There is a hierarchy of credibility when it comes to the forms in which scientific claims are released.  At the top are claims released through a peer-reviewed journal with a good reputation.  Below that are claims released at scientific conventions attended by the leaders of the field in question; they will not be able to carefully check the claim, but at least they will be able to point out obvious flaws on the spot.  Then come press releases.  Generally speaking, the press has no idea what scientists are talking about, but at least the release might have been written by a scientist.  Documentaries actually are near the bottom, mostly because they are either produced by the "edutainment" industry, which is more interested in telling a story the public will enjoy than the truth, or by advocates of fringe ideas who knew (either from experience or from a sound intuition) that they would not be taken seriously if they tried presenting their ideas in any of the above forums.

There are still worse ways to release a claim -- for example, one could do like Melba Ketchum and buy a small and insignificant journal so that it will publish one's paper.  She still maintains that the paper was "really" peer-reviewed, but not many people, let alone scientists, take her seriously.  Her paper is still the only one published by that journal in the year or so since she bought it.  The has got to be just about the worst possible way to present a claim without actually breaking the law.
By the way, the insistence on real peer review may seem like snobbery, but it isn't; it's a necessary step given the number of claims made and the limited amount of time available.  The truth is that it is not even possible for any one person to keep up with all the peer-reviewed articles published in any of the larger sub-fields of a basic scientific discipline (for example, condensed matter physics as a subfield of physics).  Besides that, most of the really interesting conjectures based on the current observations and experiments will inevitably turn out, on the basis of further observation or experiment (or sometimes for theories, more careful math or better computer simulations) to be wrong.  Filters are necessary so that time is spent mostly on ideas that are at least plausibly correct.

3.  I remember some TV show from the '80's or early '90's about a Weekly World News-type newspaper that wanted to run with a headline that maybe Elvis was an alien.  Someone thought that Carl Sagan would be a fantastic source for a comment.  So they phoned him.  "Dr. Sagan," said the reporter on the phone, "what do you have to say about the theory that Elvis was an alien? ... Oh. ... I see."  (He hung up.)  "Well, what did he say?"  "He said, 'I am absolutely astonished that you would have the audacity to ask me such a ludicrous question.'"  Everyone looked glum, until someone came up with the headline.  "I've got it!" he said, "Elvis an Alien?  Carl Sagan Says, 'I'm Absolutely Astonished!'"  (If anyone remembers this show, please remind me of its name.  I've been looking for it off-and-on for several years.)

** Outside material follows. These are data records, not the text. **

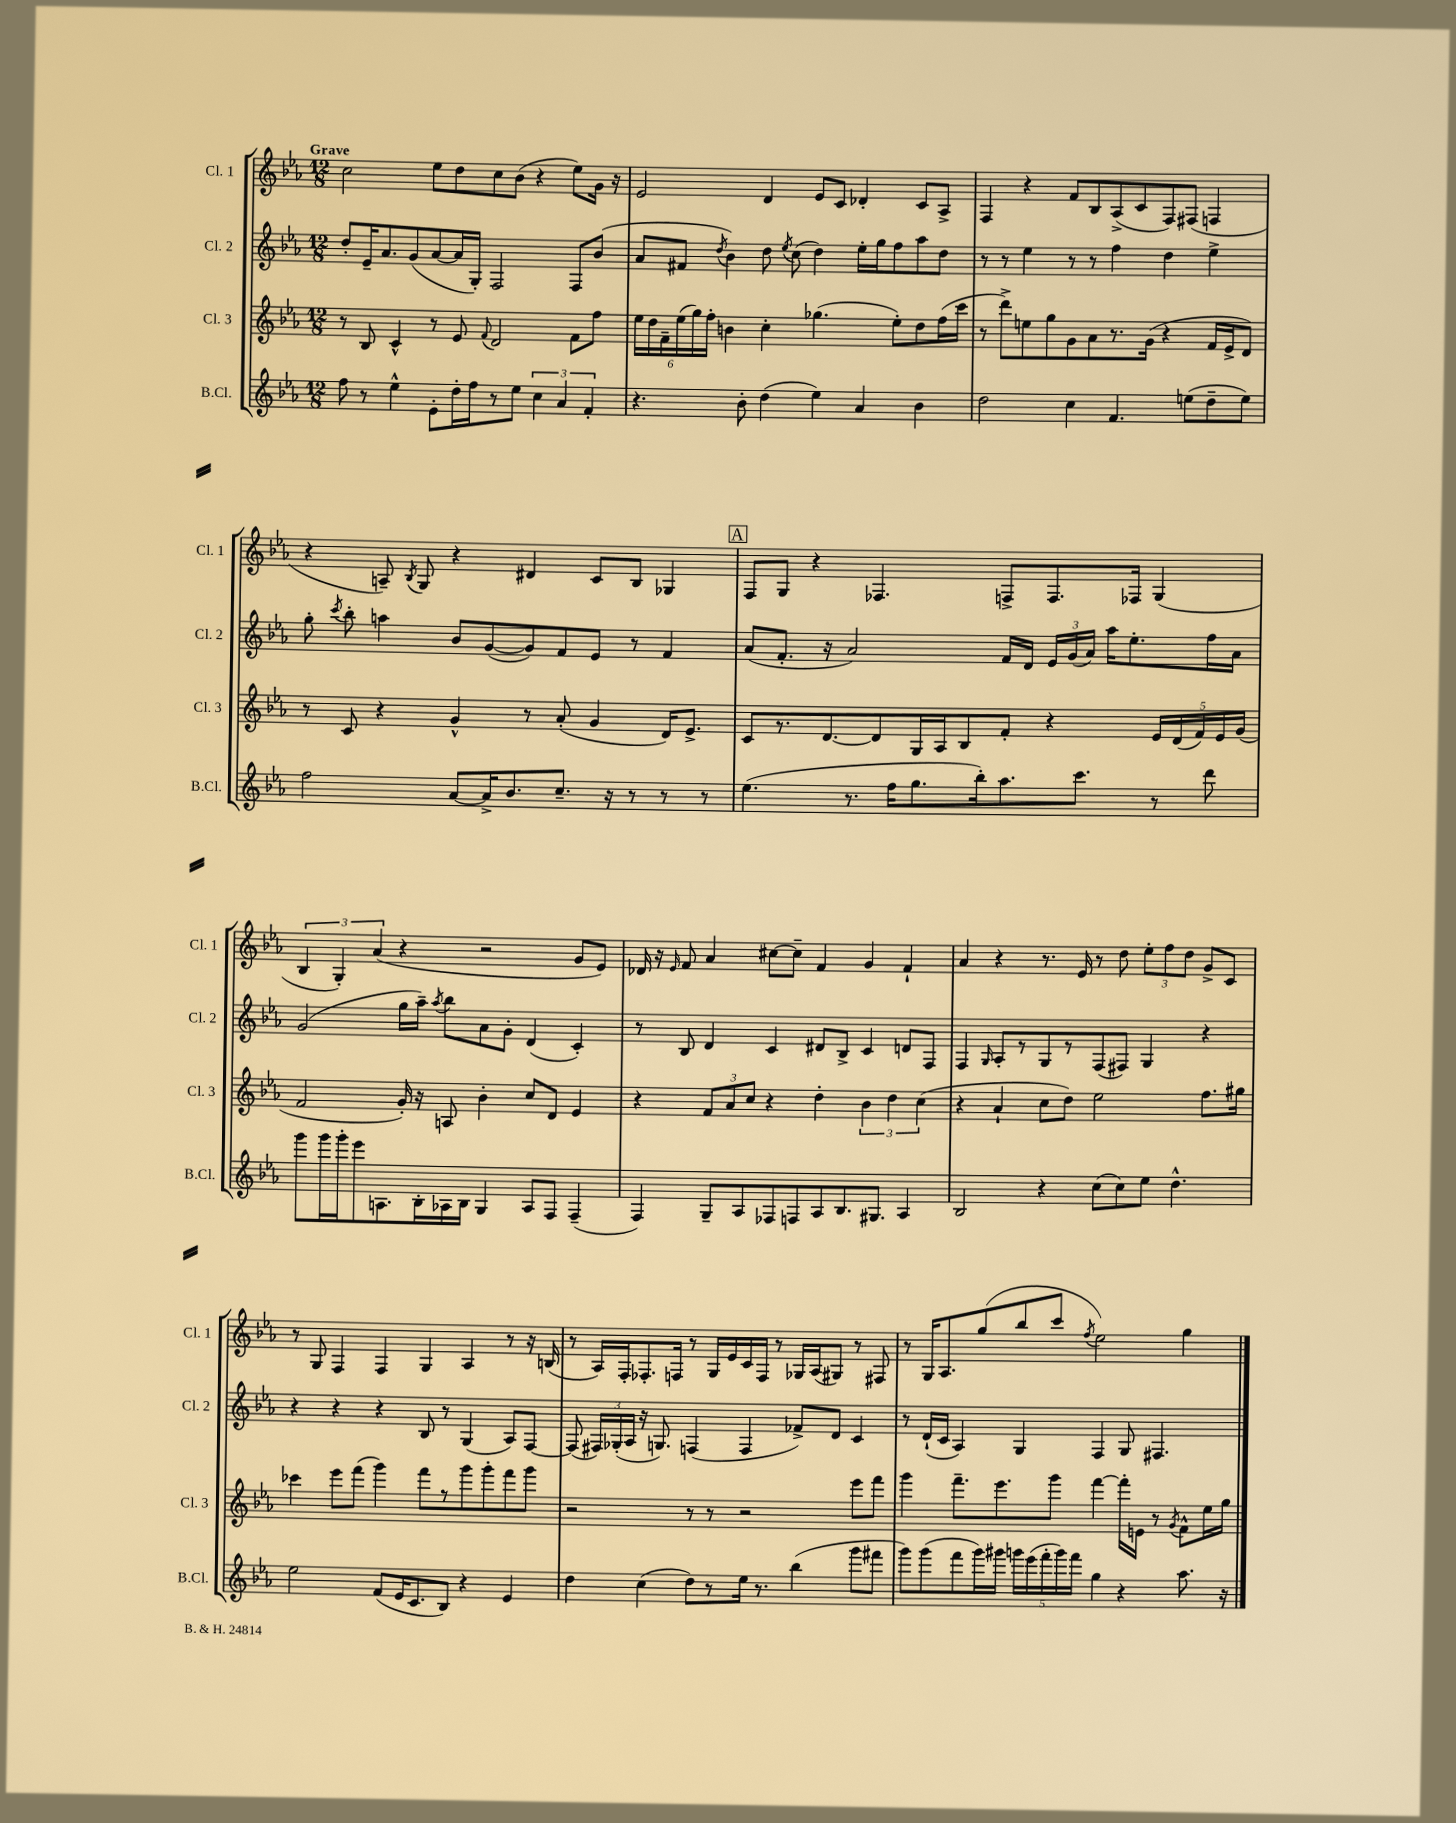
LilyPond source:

<<
\new StaffGroup <<
\new Staff = "s0" \with { instrumentName = "Cl. 1" shortInstrumentName = "Cl. 1" } {
    \clef treble \key ees \major \numericTimeSignature \time 12/8 \tempo "Grave"
    \autoBeamOff c''2 ees''8[ d''8 c''8 bes'8]( r4 ees''8[) g'16] r16 |
    ees'2 d'4 ees'8[ c'8] des'4-. c'8[ aes8]-> |
    f4 r4 f'8[ bes8 aes8->( c'8 f8) fis8]( f4 |
    r4 a8--) \acciaccatura { bes8 } g8 r4 dis'4 c'8[ bes8] ges4 |
    \mark \markup { \box "A" } f8[ g8] r4 fes4. f8[-> f8. fes16] g4( |
    \tuplet 3/2 { bes4 g4-.) aes'4( } r4 r2 g'8[ ees'8]) |
    des'16 r16 \grace { ees'16 } f'8 aes'4 cis''8[~ cis''8]-- f'4 g'4 f'4-! |
    aes'4 r4 r8. ees'16 r8 d''8 \tuplet 3/2 { ees''8[-. f''8 d''8] } g'8[-> c'8] |
    r8 g8 f4 f4 g4 aes4 r8 r16 b16( |
    r8 aes16[) f16-. fes8.-. f16] r8 g16[ ees'16 c'16 f16] r8 ges16[ aes16( gis8]) r8 fis8 |
    r8 g16[ aes8. g''8( bes''8 c'''8] \acciaccatura { f''8 } ees''2) g''4 \bar "|." |
}
\new Staff = "s1" \with { instrumentName = "Cl. 2" shortInstrumentName = "Cl. 2" } {
    \clef treble \key ees \major \numericTimeSignature \time 12/8
    \autoBeamOff d''8[-. ees'16-- aes'8. g'8( aes'8~ aes'16 g16]-.) f2 f8[ bes'8]( |
    aes'8[ fis'8] \acciaccatura { d''8 } bes'4) d''8 \acciaccatura { ees''8 } c''8( d''4) ees''16[-. g''16 f''8 aes''8 d''8] |
    r8 r8 ees''4 r8 r8 f''4 d''4 ees''4-> |
    g''8-. \acciaccatura { c'''8 } bes''8-. a''4 bes'8[ g'8~( g'8) f'8 ees'8] r8 f'4 |
    \mark \markup { \box "A" } aes'8[( f'8.]-. r16 aes'2) f'16[ d'16] \tuplet 3/2 { ees'16[ g'16( aes'16]) } aes''16[ ees''8.-. f''16 aes'16] |
    g'2( g''16[ aes''16]--) \acciaccatura { aes''8 } bes''8[ aes'8 g'8]-. d'4( c'4-.) |
    r8 bes8 d'4 c'4 dis'8[ bes8]-> c'4 d'8[ f8] |
    f4 \grace { g16 } aes8[-. r8 g8 r8 f8( fis8]) g4 r4 |
    r4 r4 r4 bes8 r8 g4( aes8[) f8]~ |
    f8( \tuplet 3/2 { fis16[) ges16-.( aes16] } r16 g8.) f4( f4 fes'8[->) d'8] c'4 |
    r8 d'16[-!( c'16] aes4) g4 f4 g8 fis4. \bar "|." |
}
\new Staff = "s2" \with { instrumentName = "Cl. 3" shortInstrumentName = "Cl. 3" } {
    \clef treble \key ees \major \numericTimeSignature \time 12/8
    \autoBeamOff r8 bes8 c'4-^ r8 ees'8 \appoggiatura { f'8 } d'2 f'8[ f''8] |
    \tuplet 6/4 { ees''16[ d''16 f'16-- ees''16( g''16) f''16]-. } b'4 c''4-. ges''4.( ees''8[-.) d''8 f''16( c'''16] |
    r8 d'''8[->) e''8 g''8 g'8 aes'8 r8. g'16]( r4 f'16[ ees'16-> d'8]) |
    r8 c'8 r4 g'4-^ r8 aes'8-.( g'4 d'16[) ees'8.]-> |
    \mark \markup { \box "A" } c'8[ r8. d'8.~ d'8 g16 aes16 bes8 f'8]-. r4 \tuplet 5/4 { ees'16[ d'16( f'16) ees'16 g'16]( } |
    f'2 g'16-.) r16 a8 bes'4-. c''8[ d'8] ees'4 |
    r4 \tuplet 3/2 { f'8[ aes'8 c''8] } r4 d''4-. \tuplet 3/2 { bes'4 d''4 c''4( } |
    r4 aes'4-! c''8[ d''8]) ees''2 f''8.[ gis''16] |
    ces'''4 ees'''8[ f'''8]( g'''4) f'''8[ r8 g'''8 g'''8-. f'''8 g'''8] |
    r2 r8 r8 r2 ees'''8[ f'''8] |
    g'''4 f'''8.[-- ees'''8. g'''8] f'''4~ f'''16[-. e'16] r8 \acciaccatura { g'8 } f'8[-^ ees''16 g''16] \bar "|." |
}
\new Staff = "s3" \with { instrumentName = "B.Cl." shortInstrumentName = "B.Cl." } {
    \clef treble \key ees \major \numericTimeSignature \time 12/8
    \autoBeamOff f''8 r8 ees''4-^ ees'8[-. d''16-. f''16 r8 ees''8] \tuplet 3/2 { c''4 aes'4 f'4-. } |
    r4. bes'8-. d''4( ees''4) aes'4 bes'4 |
    d''2 c''4 f'4. e''8[( d''8-- e''8]) |
    f''2 aes'8[~ aes'16-> bes'8. c''8.]-- r16 r8 r8 r8 |
    \mark \markup { \box "A" } ees''4.( r8. f''16[ g''8. bes''16-.) aes''8. c'''8.] r8 d'''8 |
    g'''8[ g'''16 g'''16-. ees'''8 a8. bes16-. aes16 bes16] g4 aes8[ f8] f4--( |
    f4) g8[-- aes8 fes8 f8 aes8 bes8. gis8.] aes4 |
    bes2 r4 c''8[( c''8) ees''8] d''4.-^ |
    ees''2 f'8[( ees'16 c'8. bes8]) r4 ees'4 |
    d''4 c''4( d''8[) r8 ees''16] r8. bes''4( g'''8[ fis'''8] |
    g'''8[) g'''8( f'''8 g'''16) gis'''16] \tuplet 5/4 { g'''16[ ees'''16( f'''16-. g'''16) f'''16] } g''4 r4 aes''8. r16 \bar "|." |
}
>>
>>
\layout { \context { \Score \remove "Bar_number_engraver" } }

Unfortunately, similar stunts by TV shows do not seem to be limited to fiction.  One scientist describes the way he was misled and his words twisted by a "documentary" here.  A similar account comes from an advocate of ideas as near the fringe as is geocentrism.  In fact, I've heard similar stories often enough to conclude that if someone comes asking for your comments in a "documentary", unless you have a preexisting relationship of long standing so that you really have a reason to trust the producers, it is essential to retain the power to veto the use of your name, image, and words in the final production -- a demand that the producers will almost certainly not agree to.